Task statement
For the listing below, give the count of lines containing "Установка", and no other text.

Information

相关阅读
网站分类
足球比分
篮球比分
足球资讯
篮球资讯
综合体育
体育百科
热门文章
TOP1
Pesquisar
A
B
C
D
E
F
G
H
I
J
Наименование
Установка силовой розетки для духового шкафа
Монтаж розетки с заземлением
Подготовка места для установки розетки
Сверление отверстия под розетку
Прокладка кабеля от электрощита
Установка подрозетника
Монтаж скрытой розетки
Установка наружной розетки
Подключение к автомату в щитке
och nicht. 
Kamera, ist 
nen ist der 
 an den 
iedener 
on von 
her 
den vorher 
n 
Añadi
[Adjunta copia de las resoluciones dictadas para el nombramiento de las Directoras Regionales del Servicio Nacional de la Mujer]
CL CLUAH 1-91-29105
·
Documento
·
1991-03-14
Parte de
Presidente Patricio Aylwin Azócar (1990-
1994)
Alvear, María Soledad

---

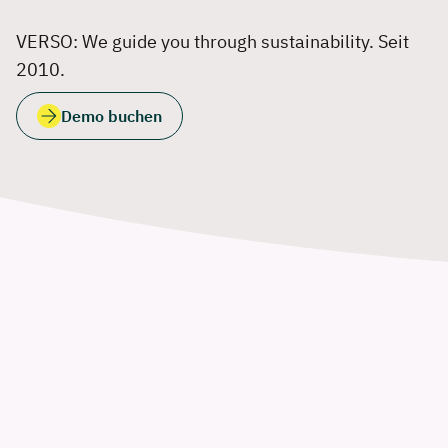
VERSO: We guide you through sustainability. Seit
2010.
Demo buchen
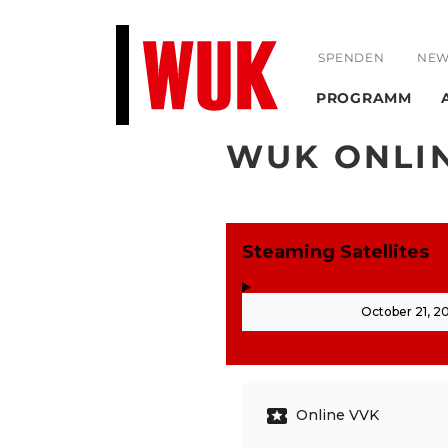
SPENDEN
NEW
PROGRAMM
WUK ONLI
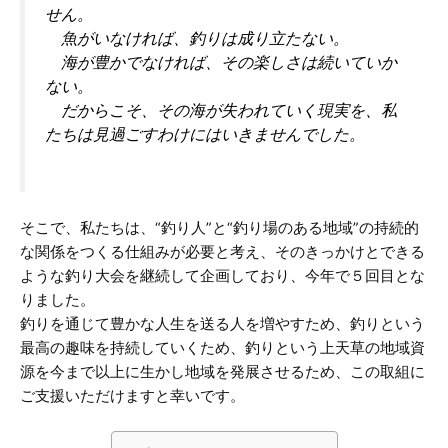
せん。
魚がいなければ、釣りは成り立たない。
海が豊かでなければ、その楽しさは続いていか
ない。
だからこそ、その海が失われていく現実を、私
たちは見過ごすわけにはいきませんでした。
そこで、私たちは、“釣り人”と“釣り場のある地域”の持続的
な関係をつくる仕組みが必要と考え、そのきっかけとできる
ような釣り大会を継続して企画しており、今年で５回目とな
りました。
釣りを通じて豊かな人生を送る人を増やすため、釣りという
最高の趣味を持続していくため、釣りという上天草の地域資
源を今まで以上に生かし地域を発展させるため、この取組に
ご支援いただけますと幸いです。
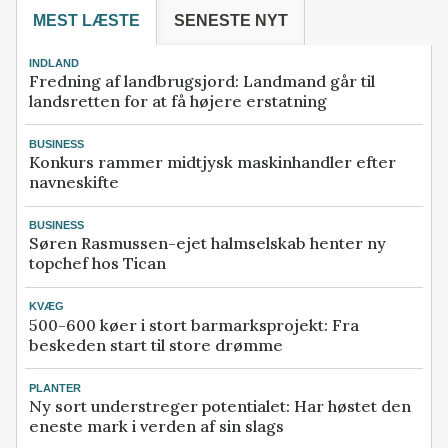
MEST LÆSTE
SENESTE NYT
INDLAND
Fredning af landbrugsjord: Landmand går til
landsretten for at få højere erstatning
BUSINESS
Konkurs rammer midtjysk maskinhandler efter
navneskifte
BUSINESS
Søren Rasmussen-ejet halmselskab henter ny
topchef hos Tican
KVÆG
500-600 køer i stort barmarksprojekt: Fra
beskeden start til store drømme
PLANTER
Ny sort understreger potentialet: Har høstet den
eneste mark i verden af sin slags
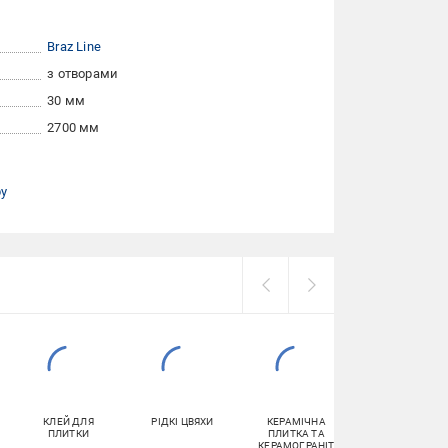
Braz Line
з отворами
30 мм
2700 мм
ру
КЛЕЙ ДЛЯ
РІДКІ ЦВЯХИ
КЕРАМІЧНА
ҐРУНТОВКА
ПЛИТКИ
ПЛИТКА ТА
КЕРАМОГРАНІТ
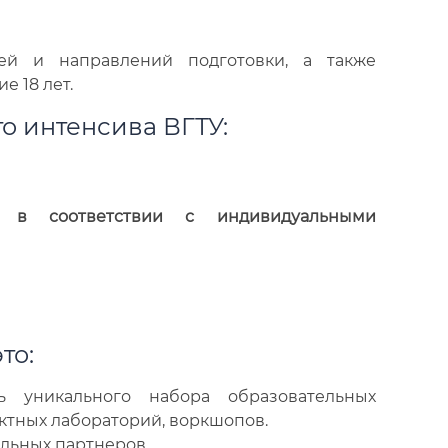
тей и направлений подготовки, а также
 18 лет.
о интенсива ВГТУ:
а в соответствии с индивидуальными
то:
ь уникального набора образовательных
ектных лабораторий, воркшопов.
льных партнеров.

...

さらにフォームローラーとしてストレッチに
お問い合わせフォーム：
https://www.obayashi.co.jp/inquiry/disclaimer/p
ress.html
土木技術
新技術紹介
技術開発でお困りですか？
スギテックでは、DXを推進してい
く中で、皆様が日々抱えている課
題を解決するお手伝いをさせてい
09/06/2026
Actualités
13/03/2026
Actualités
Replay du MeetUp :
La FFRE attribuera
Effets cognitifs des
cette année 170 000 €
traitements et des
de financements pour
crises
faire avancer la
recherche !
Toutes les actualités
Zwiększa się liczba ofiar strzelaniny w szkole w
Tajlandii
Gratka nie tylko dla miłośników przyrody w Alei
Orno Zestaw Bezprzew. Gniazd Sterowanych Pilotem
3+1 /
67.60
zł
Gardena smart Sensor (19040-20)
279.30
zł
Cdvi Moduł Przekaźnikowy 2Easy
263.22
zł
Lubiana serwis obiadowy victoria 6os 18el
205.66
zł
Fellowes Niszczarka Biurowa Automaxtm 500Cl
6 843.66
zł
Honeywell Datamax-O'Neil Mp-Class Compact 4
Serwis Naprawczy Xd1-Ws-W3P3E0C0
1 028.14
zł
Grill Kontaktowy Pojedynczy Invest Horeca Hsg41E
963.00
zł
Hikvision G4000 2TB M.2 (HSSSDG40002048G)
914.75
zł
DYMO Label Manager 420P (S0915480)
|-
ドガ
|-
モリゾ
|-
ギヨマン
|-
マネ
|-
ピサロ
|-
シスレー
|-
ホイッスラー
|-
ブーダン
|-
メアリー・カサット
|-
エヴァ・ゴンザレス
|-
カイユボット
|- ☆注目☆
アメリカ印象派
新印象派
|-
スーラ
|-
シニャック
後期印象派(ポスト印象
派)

Your solution
3